Gibt es ein Erlebnis aus deinem Alltag als Hebamme, die dich besonders geprägt hat?
Während meiner mittlerweile über 20-jährigen Tätigkeit als Hebamme haben mich viele Erlebnisse – schöne und traurige – sehr geprägt. Zwei besonders Schöne möchte ich kurz erwähnen.

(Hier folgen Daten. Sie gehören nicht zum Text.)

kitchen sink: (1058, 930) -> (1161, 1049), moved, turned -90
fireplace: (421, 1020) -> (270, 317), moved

Eine Zeit lang durfte ich Hausgeburten begleiten. Nach einer recht schnellen Geburt im heimischen Wohnzimmer kamen die Geschwisterkinder dazu. Die ganze Familie lag gemeinsam im Bett, um das neue Geschwisterchen zu begrüßen und kennenzulernen. Wir Hebammen zogen uns zurück, damit die Familie diese besonderen Momente ganz für sich genießen konnte. Nach einiger Zeit kamen die beiden größeren Kinder zu uns und fragten, wann es endlich Frühstück gibt. Daraufhin bin ich Brötchen holen gefahren und wir haben alle gemeinsam den Tisch gedeckt und zusammen gefrühstückt.

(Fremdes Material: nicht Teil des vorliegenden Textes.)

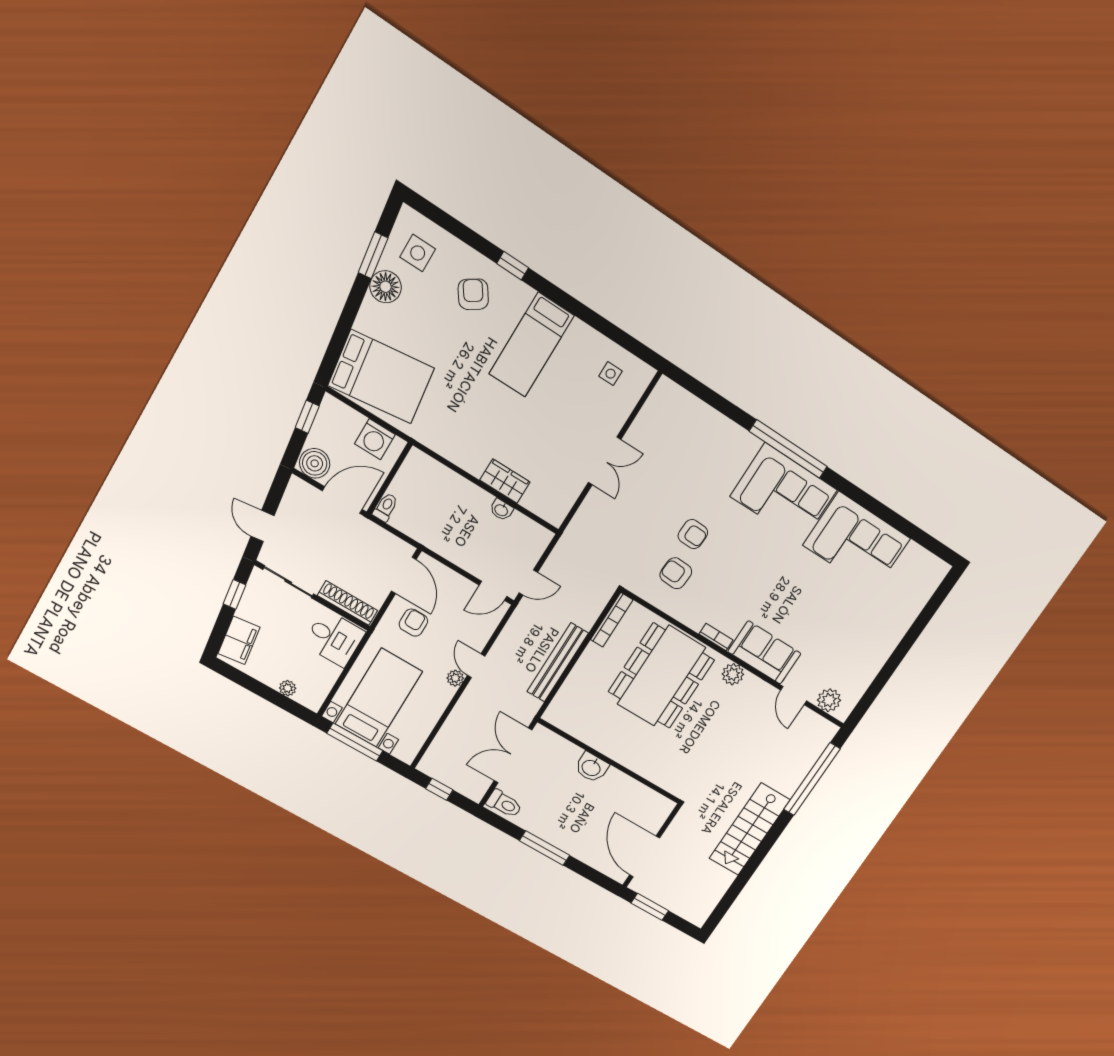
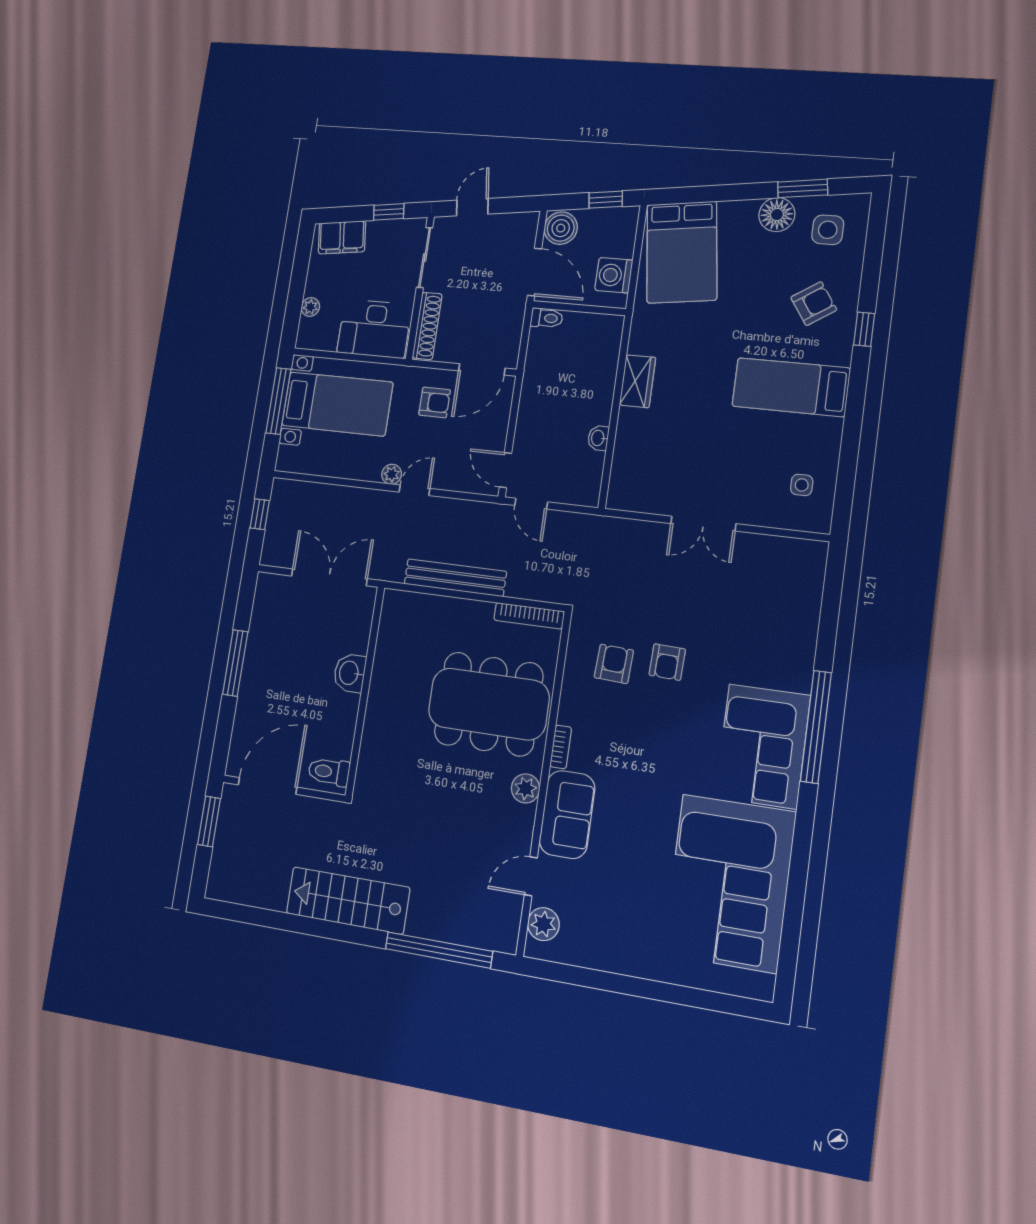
wardrobe: (505, 481) -> (638, 381), moved
corner sofa: (857, 542) -> (729, 883), width x1.36, depth x1.36
desk: (334, 638) -> (374, 329), width x1.37
toilet: (504, 804) -> (329, 772), moved, turned 90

Ein weiteres besonderes Erlebnis hatte ich während meiner Zeit im Kreißsaal – und zwar eine Geburt auf dem Krankenhausparkplatz. Der Vater hatte von unterwegs mehrmals versucht, das Krankenhaus zu erreichen, landete aber immer wieder in der Warteschleife. Kurz bevor das Paar ankam, klingelte das Telefon im Kreißsaal und der Papa rief ganz aufgeregt, dass das Baby jetzt käme, seine Frau und er aber noch am Auto wären. Meine Kollegin und ich rannten sofort zum Parkplatz, wo der kleine Erdenbürger schon fast geboren war. Seit diesem Erlebnis empfehle ich Schwangeren immer, nicht die Telefonnummer des Krankenhauses abzuspeichern, sondern jene vom Kreißsaal.
Was sind deine wichtigsten Botschaften, die du Schwangeren bzw. frischgebackenen Eltern mitgeben möchtest?

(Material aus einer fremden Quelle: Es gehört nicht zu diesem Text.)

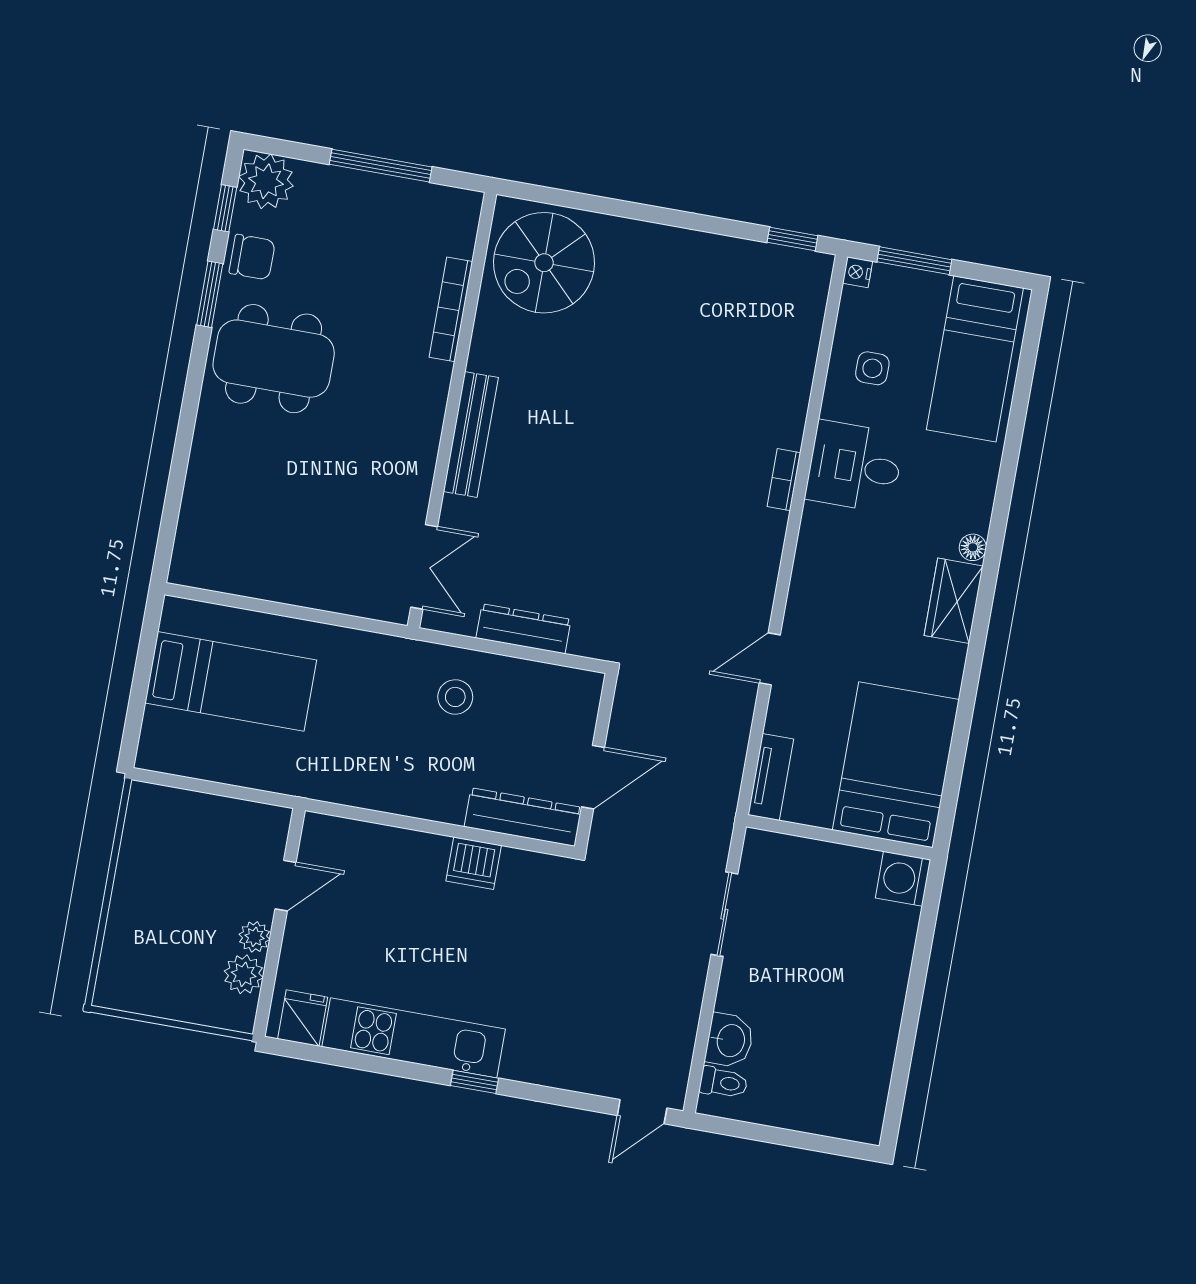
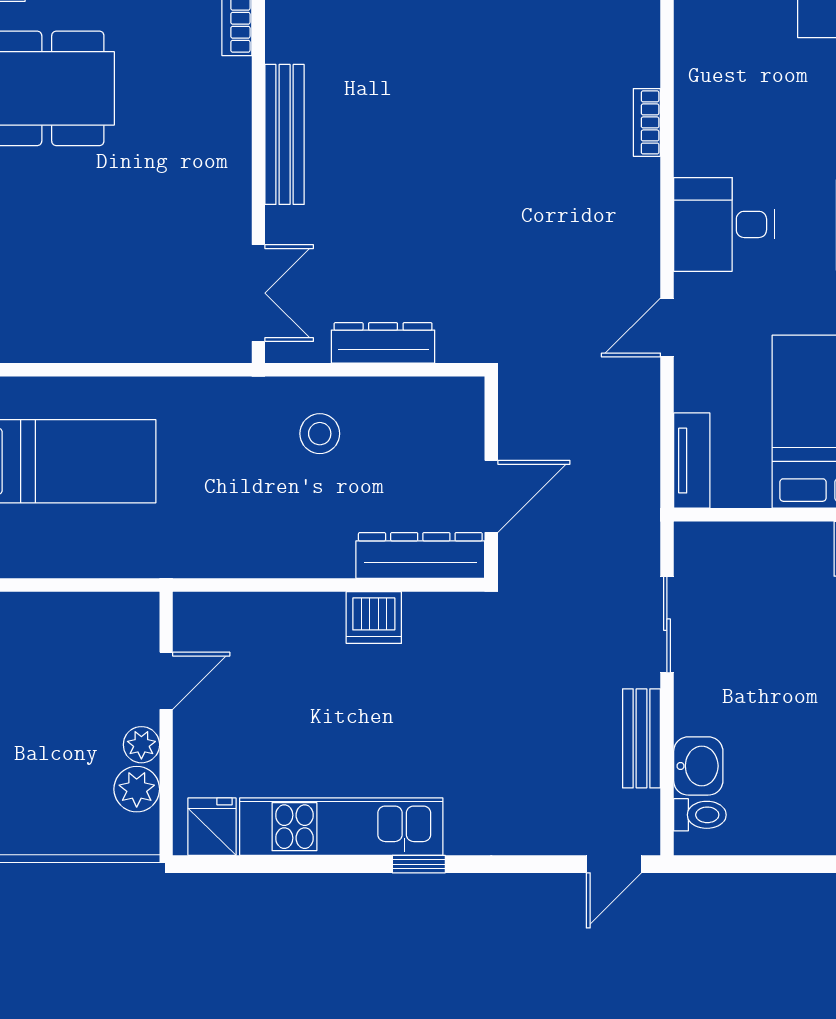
desk: (855, 467) -> (724, 224), moved
bench: (685, 1008) -> (641, 738), added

Das Wichtigste ist meiner Meinung nach, sich schon von Beginn der Schwangerschaft an bewusst zu werden, wie besonders die kommende Zeit sein wird. Heutzutage ist der Alltag unglaublich schnelllebig. Viele Schwangere arbeiten bis kurz vor der Geburt und managen daneben noch Haushalt und Familie. Wenn schon Geschwisterkinder da sind, gehen weitere Schwangerschaften oft etwas unter und laufen sozusagen nebenbei mit. Daher immer mein Tipp: Egal, ob es das erste, zweite oder dritte Kind ist – jede Schwangere sollte sich ganz bewusst Zeit nur für sich und ihr noch ungeborenes Baby nehmen.
Dasselbe gilt für die Zeit nach der Geburt. Es ist absolut nicht wichtig, dass es zuhause immer perfekt aufgeräumt oder die Mama stets top gestylt ist – dies wird vor allem auf Social Media leider oft so suggeriert. Viel wichtiger ist die bewusste Zeit mit dem Neugeborenen, denn Babys haben viel mehr von einer entspannten Mama und Familie als von einer schön aufgeräumten Wohnung. Viele Eltern müssen erst lernen, auch mal langsam zu machen und den vorher oft genaustens durchgetakteten und hektischen Alltag loszulassen.